Your goal:
From the line with "text_box [991, 646, 995, 784]" through the final line, transcribe the material below character for character; include no other lines.
------------------------------------------------------------------------
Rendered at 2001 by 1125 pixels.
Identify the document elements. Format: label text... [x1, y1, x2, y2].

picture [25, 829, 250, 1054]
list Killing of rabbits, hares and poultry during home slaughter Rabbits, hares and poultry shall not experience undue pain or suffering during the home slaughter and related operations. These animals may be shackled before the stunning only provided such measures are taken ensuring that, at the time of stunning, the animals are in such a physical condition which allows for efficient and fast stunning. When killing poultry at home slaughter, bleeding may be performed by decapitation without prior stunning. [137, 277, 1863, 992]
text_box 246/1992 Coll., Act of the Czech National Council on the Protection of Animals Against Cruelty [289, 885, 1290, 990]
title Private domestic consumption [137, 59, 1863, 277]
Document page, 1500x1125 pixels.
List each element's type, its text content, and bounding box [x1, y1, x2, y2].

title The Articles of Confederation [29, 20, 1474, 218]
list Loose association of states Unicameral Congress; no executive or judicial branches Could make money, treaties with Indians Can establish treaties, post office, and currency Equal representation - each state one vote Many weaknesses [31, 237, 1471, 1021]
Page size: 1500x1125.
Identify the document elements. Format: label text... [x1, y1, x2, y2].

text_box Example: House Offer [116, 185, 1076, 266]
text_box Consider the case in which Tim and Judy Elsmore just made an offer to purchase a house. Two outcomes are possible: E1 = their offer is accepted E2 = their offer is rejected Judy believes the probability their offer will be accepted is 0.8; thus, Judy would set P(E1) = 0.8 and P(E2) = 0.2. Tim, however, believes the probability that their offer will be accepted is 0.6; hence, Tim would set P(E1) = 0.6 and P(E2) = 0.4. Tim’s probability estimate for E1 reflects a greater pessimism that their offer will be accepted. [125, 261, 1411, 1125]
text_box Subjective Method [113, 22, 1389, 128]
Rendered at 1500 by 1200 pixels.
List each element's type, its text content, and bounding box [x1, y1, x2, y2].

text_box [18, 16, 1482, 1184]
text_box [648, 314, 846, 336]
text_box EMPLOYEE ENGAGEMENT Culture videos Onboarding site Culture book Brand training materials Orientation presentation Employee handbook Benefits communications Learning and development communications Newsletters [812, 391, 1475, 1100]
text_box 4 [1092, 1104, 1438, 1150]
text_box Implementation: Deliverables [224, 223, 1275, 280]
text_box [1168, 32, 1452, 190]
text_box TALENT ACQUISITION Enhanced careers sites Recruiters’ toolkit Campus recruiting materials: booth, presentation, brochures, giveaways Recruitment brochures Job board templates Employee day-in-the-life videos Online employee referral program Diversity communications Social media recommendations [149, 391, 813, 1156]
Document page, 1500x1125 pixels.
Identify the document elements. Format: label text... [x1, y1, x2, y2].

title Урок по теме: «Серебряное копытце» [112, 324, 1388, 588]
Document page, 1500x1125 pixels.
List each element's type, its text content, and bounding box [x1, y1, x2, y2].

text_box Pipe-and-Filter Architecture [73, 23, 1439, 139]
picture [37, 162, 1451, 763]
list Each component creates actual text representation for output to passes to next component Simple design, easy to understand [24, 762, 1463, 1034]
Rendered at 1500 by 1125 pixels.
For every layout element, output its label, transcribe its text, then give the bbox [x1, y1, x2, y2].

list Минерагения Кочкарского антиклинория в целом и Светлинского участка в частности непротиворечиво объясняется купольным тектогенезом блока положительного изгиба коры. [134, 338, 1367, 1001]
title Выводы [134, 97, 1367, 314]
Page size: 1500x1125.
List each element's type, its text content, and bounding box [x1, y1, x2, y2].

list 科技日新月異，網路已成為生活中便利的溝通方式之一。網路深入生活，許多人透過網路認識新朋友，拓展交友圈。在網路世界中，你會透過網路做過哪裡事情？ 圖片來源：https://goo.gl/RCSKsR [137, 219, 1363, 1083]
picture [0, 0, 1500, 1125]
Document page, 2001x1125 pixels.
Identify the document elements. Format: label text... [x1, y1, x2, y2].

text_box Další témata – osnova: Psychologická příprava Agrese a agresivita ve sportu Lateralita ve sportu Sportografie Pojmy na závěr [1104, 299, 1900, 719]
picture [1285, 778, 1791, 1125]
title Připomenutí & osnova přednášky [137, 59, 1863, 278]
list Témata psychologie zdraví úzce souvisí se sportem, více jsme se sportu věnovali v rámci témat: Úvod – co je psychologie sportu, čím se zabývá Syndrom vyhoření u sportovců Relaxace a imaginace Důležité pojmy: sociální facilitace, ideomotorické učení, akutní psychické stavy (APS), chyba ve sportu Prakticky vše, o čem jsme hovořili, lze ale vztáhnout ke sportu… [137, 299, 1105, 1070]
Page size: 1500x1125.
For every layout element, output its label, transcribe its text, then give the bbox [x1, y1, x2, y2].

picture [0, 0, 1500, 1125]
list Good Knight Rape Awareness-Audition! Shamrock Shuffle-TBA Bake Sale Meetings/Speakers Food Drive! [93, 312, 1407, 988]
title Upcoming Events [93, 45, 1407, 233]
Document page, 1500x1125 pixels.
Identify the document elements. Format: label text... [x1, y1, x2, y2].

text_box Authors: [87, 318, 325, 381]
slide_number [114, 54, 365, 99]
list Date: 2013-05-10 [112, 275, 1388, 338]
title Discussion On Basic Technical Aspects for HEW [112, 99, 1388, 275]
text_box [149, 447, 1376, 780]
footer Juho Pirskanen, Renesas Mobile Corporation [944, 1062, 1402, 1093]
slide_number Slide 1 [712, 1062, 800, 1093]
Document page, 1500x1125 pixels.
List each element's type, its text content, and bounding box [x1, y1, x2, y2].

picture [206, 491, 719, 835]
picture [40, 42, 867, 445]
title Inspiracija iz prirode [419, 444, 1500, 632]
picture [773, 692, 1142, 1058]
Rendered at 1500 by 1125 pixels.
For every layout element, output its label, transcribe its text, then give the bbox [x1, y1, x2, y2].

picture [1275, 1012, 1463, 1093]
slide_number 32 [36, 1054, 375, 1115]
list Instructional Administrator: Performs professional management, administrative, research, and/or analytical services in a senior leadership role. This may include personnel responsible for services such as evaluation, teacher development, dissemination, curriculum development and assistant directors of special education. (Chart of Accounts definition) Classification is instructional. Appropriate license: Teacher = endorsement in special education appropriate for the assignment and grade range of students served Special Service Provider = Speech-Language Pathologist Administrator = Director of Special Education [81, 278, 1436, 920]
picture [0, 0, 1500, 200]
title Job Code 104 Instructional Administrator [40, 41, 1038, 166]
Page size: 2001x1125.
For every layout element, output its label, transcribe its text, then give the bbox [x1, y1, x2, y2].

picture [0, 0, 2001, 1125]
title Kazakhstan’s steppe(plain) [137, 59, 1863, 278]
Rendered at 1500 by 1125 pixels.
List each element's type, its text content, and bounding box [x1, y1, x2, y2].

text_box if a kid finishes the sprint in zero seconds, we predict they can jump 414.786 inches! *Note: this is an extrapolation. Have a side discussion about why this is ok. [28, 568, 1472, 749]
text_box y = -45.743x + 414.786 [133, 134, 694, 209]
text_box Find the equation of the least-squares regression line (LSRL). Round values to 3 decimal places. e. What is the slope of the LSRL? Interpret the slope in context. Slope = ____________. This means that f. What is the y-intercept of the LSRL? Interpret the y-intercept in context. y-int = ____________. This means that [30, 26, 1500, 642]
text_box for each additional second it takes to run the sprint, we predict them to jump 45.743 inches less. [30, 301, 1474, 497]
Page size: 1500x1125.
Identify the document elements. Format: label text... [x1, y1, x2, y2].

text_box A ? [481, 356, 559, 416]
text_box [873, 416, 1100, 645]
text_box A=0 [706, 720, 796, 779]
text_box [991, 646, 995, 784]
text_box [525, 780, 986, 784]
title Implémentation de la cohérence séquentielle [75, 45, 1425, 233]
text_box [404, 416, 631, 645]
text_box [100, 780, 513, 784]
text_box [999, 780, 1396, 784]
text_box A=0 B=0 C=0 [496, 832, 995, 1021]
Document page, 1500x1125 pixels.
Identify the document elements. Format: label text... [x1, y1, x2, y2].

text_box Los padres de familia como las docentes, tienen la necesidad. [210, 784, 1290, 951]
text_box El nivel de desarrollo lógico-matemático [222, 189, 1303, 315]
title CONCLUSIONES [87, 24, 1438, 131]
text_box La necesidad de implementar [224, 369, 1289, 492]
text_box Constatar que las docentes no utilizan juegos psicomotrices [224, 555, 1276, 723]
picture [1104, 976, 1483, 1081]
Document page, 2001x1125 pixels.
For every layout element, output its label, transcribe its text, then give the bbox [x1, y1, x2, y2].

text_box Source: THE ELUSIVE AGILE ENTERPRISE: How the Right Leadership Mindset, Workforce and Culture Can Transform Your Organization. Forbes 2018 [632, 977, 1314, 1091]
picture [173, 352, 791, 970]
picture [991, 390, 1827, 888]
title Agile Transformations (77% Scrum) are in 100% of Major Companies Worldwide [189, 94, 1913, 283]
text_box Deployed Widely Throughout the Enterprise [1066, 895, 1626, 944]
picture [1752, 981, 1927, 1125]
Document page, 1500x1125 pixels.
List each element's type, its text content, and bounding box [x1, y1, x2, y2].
------------------------------------------------------------------------
Written solution:
text_box [991, 646, 995, 784]
text_box [525, 780, 986, 784]
title Implémentation de la cohérence séquentielle [75, 45, 1425, 233]
text_box [404, 416, 631, 645]
text_box [100, 780, 513, 784]
text_box [999, 780, 1396, 784]
text_box A=0 B=0 C=0 [496, 832, 995, 1021]
Document page, 1500x1125 pixels.
Identify the document elements. Format: label text... [x1, y1, x2, y2].

text_box Los padres de familia como las docentes, tienen la necesidad. [210, 784, 1290, 951]
text_box El nivel de desarrollo lógico-matemático [222, 189, 1303, 315]
title CONCLUSIONES [87, 24, 1438, 131]
text_box La necesidad de implementar [224, 369, 1289, 492]
text_box Constatar que las docentes no utilizan juegos psicomotrices [224, 555, 1276, 723]
picture [1104, 976, 1483, 1081]
Document page, 2001x1125 pixels.
For every layout element, output its label, transcribe its text, then give the bbox [x1, y1, x2, y2].

text_box Source: THE ELUSIVE AGILE ENTERPRISE: How the Right Leadership Mindset, Workforce and Culture Can Transform Your Organization. Forbes 2018 [632, 977, 1314, 1091]
picture [173, 352, 791, 970]
picture [991, 390, 1827, 888]
title Agile Transformations (77% Scrum) are in 100% of Major Companies Worldwide [189, 94, 1913, 283]
text_box Deployed Widely Throughout the Enterprise [1066, 895, 1626, 944]
picture [1752, 981, 1927, 1125]
Document page, 1500x1125 pixels.
List each element's type, its text content, and bounding box [x1, y1, x2, y2].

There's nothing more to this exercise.